Factory orders, shipments and backlogs all grew again last month in five mid-Atlantic states, but employment remained flat even though workers were putting in longer hours, the Federal Reserve Bank of Richmond said yesterday.

Based on responses from 123 manufacturers in Maryland, North Carolina, South Carolina, Virginia and West Virginia, the Richmond Fed said most firms expect both trends -- more factory activity but flat employment -- to continue for at least the next six months.

"This is consistent with the longer-term trend in this region," said Michael A. Conte, director of regional economic studies at the University of Baltimore.

"Manufacturing production in Maryland has actually been growing slightly, at about 1 percent a year, but productivity is increasing even faster, so that companies can make just as many goods or more even while steadily reducing their work forces," he said.

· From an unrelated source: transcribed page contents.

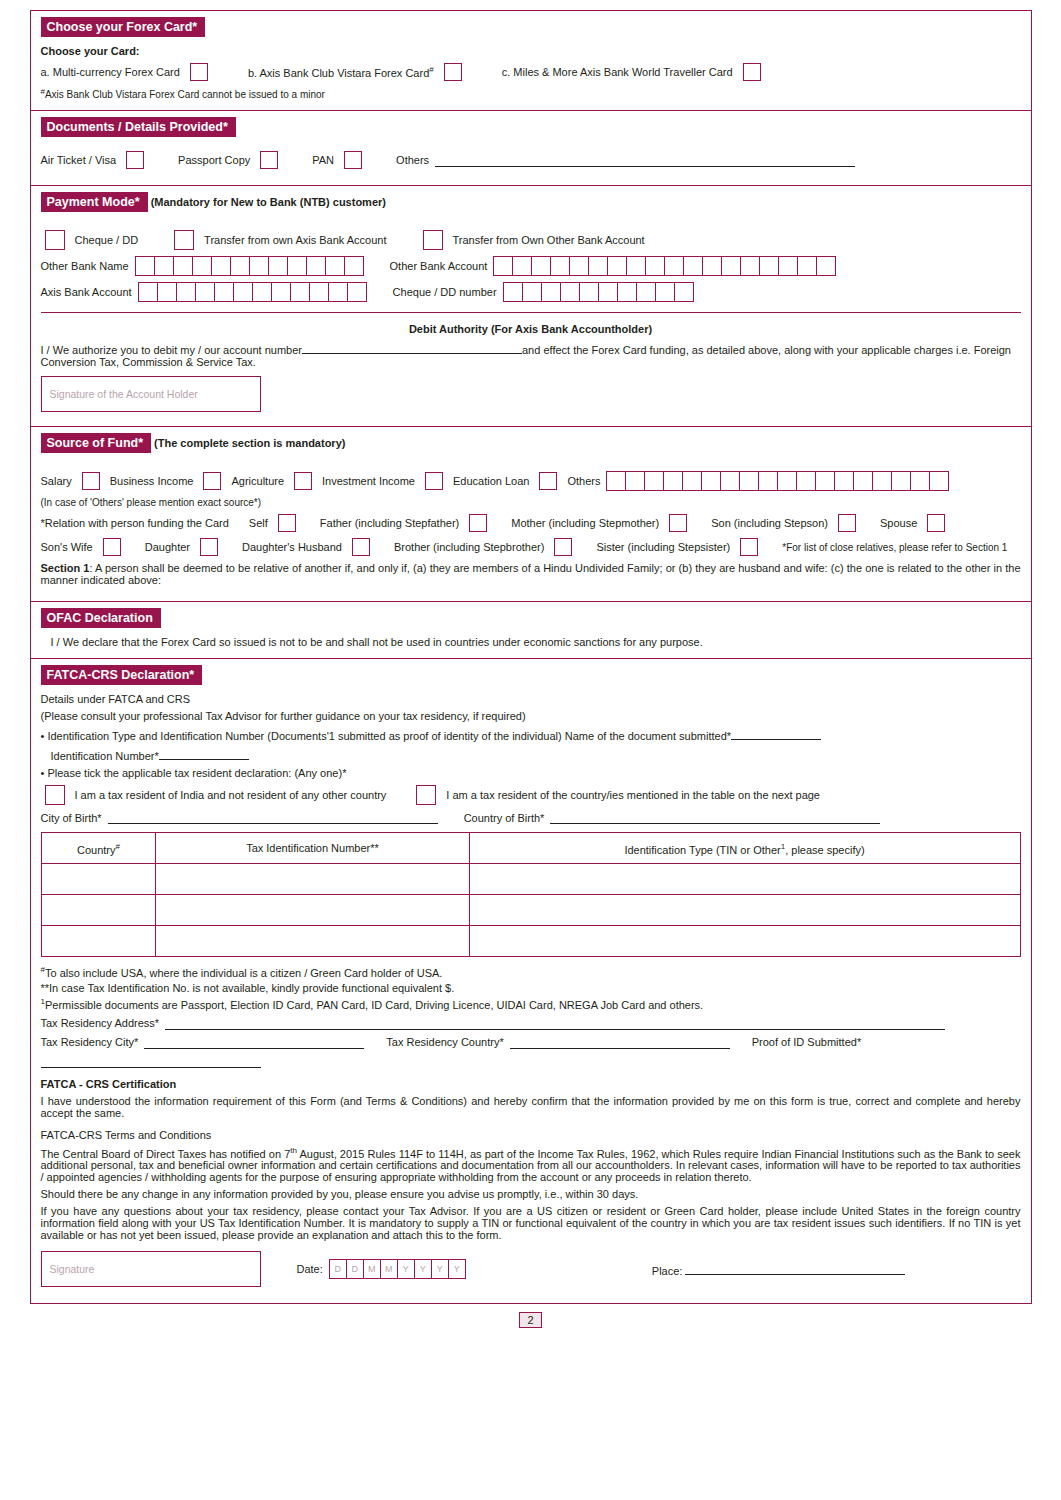Choose your Forex Card*
Choose your Card:
a. Multi-currency Forex Card b. Axis Bank Club Vistara Forex Card# c. Miles & More Axis Bank World Traveller Card
#Axis Bank Club Vistara Forex Card cannot be issued to a minor
Documents / Details Provided*
Air Ticket / Visa Passport Copy PAN Others
Payment Mode*
(Mandatory for New to Bank (NTB) customer)
Cheque / DD Transfer from own Axis Bank Account Transfer from Own Other Bank Account
Other Bank Name Other Bank Account
Axis Bank Account Cheque / DD number
Debit Authority (For Axis Bank Accountholder)
I / We authorize you to debit my / our account number and effect the Forex Card funding, as detailed above, along with your applicable charges i.e. Foreign Conversion Tax, Commission & Service Tax.
Signature of the Account Holder
Source of Fund*
(The complete section is mandatory)
Salary Business Income Agriculture Investment Income Education Loan Others (In case of 'Others' please mention exact source*)
*Relation with person funding the Card Self Father (including Stepfather) Mother (including Stepmother) Son (including Stepson) Spouse
Son's Wife Daughter Daughter's Husband Brother (including Stepbrother) Sister (including Stepsister) *For list of close relatives, please refer to Section 1
Section 1: A person shall be deemed to be relative of another if, and only if, (a) they are members of a Hindu Undivided Family; or (b) they are husband and wife: (c) the one is related to the other in the manner indicated above:
OFAC Declaration
I / We declare that the Forex Card so issued is not to be and shall not be used in countries under economic sanctions for any purpose.
FATCA-CRS Declaration*
Details under FATCA and CRS
(Please consult your professional Tax Advisor for further guidance on your tax residency, if required)
• Identification Type and Identification Number (Documents'1 submitted as proof of identity of the individual) Name of the document submitted*
Identification Number*
• Please tick the applicable tax resident declaration: (Any one)*
I am a tax resident of India and not resident of any other country I am a tax resident of the country/ies mentioned in the table on the next page
City of Birth* Country of Birth*
| Country # | Tax Identification Number** | Identification Type (TIN or Other 1 , please specify) |
| --- | --- | --- |
#To also include USA, where the individual is a citizen / Green Card holder of USA.
**In case Tax Identification No. is not available, kindly provide functional equivalent $.
1Permissible documents are Passport, Election ID Card, PAN Card, ID Card, Driving Licence, UIDAI Card, NREGA Job Card and others.
Tax Residency Address*
Tax Residency City* Tax Residency Country* Proof of ID Submitted*
FATCA - CRS Certification
I have understood the information requirement of this Form (and Terms & Conditions) and hereby confirm that the information provided by me on this form is true, correct and complete and hereby accept the same.
FATCA-CRS Terms and Conditions
The Central Board of Direct Taxes has notified on 7th August, 2015 Rules 114F to 114H, as part of the Income Tax Rules, 1962, which Rules require Indian Financial Institutions such as the Bank to seek additional personal, tax and beneficial owner information and certain certifications and documentation from all our accountholders. In relevant cases, information will have to be reported to tax authorities / appointed agencies / withholding agents for the purpose of ensuring appropriate withholding from the account or any proceeds in relation thereto.
Should there be any change in any information provided by you, please ensure you advise us promptly, i.e., within 30 days.
If you have any questions about your tax residency, please contact your Tax Advisor. If you are a US citizen or resident or Green Card holder, please include United States in the foreign country information field along with your US Tax Identification Number. It is mandatory to supply a TIN or functional equivalent of the country in which you are tax resident issues such identifiers. If no TIN is yet available or has not yet been issued, please provide an explanation and attach this to the form.
Signature
Date: DDMMYYYY Place:
2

That trend is in addition to continuing losses of manufacturing plants to other states and the decline of the defense business that has long been a mainstay of factory employment here, he said.

The Richmond Fed survey showed that 48 percent of the companies expected to be producing more goods six months from now but that only 24 percent expected to have more employees.

Some 55 percent expected the number of workers to be the same as it is now and 21 percent expected to have fewer.

Prices manufacturers pay for raw materials went up less than the 2.5-percent annual national rate of inflation, and prices they charge for finished goods were almost unchanged, the companies reported in the survey.

The Fed also said it will increase the frequency of its manufacturing survey to once a month rather than every six weeks.